(DailyVantage.com)—Army National Guard units were given a deadline of September 1, 2023, to remove Confederate battle streamers from their guidons and send them to be preserved at the U.S. Army Center of Military History As of the deadline, 107 of the 491 streamers had not been returned.
Streamers are awarded for participation in wars or specific campaigns and are displayed at the top of the unit flag. The Naming Commission, a committee created by Defense Secretary Lloyd Austin, recommended removing the streamers to comply with a law passed by Congress. The law ordered that all Confederate names on military properties be erased. The law effectively removes any trace of Confederate history from all military property.
Units in Alabama, Georgia, Louisiana, Mississippi, and West Virginia are listed as not yet complying with the order. Maryland was mistakenly added to the original list of non-compliances. Maryland officials claim the streamers were returned in March, well ahead of the deadline. South Carolina barely made the deadline, mailing the streamers just before September 1st. Alabama units returned their streamers a week late.

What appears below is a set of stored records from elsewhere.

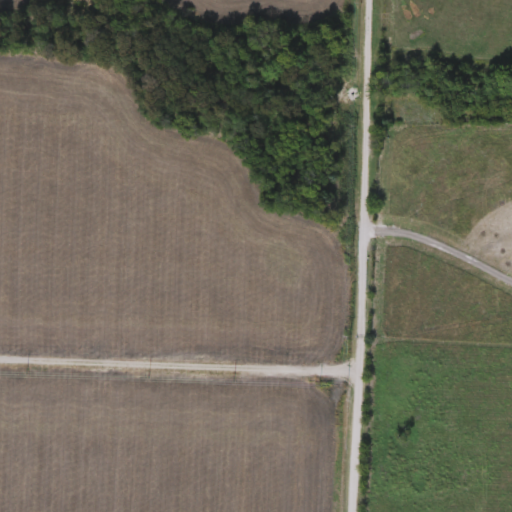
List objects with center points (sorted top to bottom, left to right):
road: (435, 234)
road: (352, 256)
road: (174, 366)
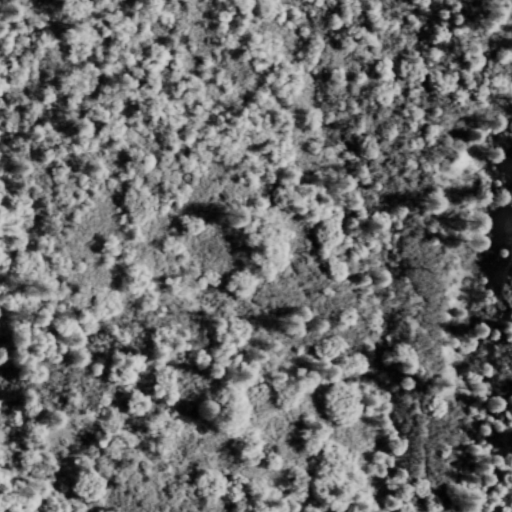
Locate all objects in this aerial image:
park: (255, 255)
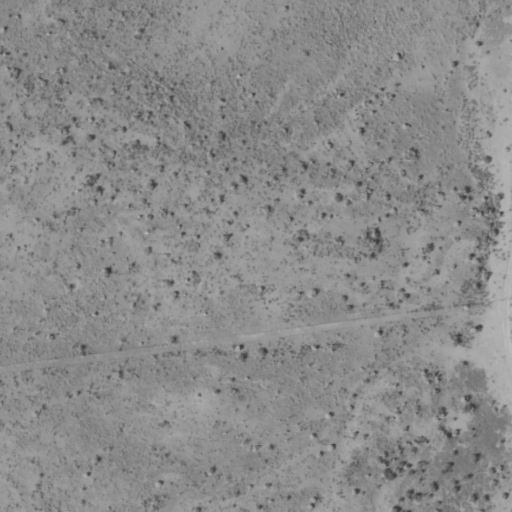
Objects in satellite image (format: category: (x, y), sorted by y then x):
road: (459, 225)
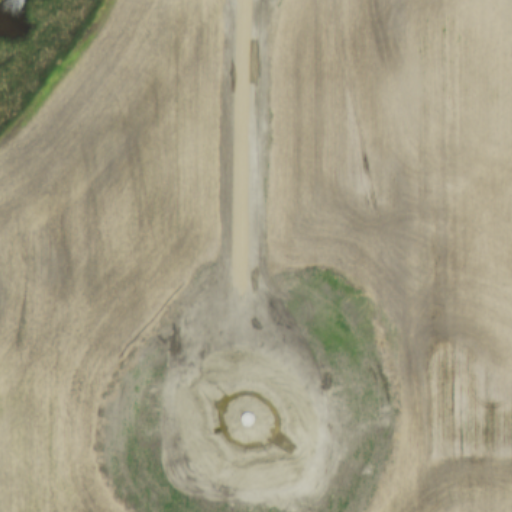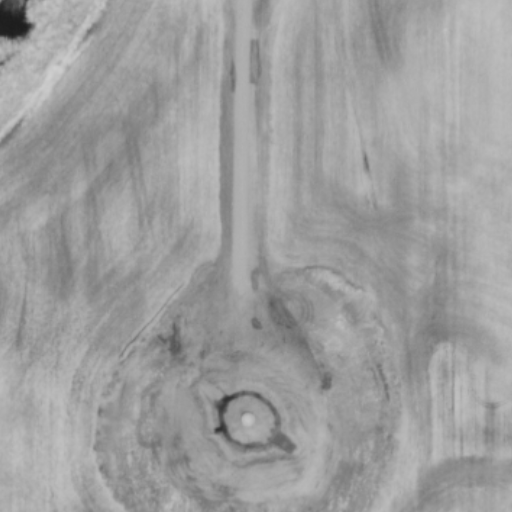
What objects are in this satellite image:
wind turbine: (251, 419)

There are many potential reasons why some units have not returned their streamers. It is possible that units may no longer possess the historic memorabilia. The streamers may have been lost. Some units may have their own small museums where these pieces of Confederate history are displayed. Over time, soldiers may have taken the streamers home as collectibles and a tribute to family history. Some states may have sent in their streamers, but they have yet to be inventoried by Army officials. It is possible that some states never received the message that the artifacts were to be relinquished.
The 29th Infantry Division’s patch was excluded from the Naming Commission’s order. This patch is a symbol of units that fought on both sides of the Civil War merging into a single division after the war and for being among the first wave of the invasion of the beaches of Nazi-occupied France.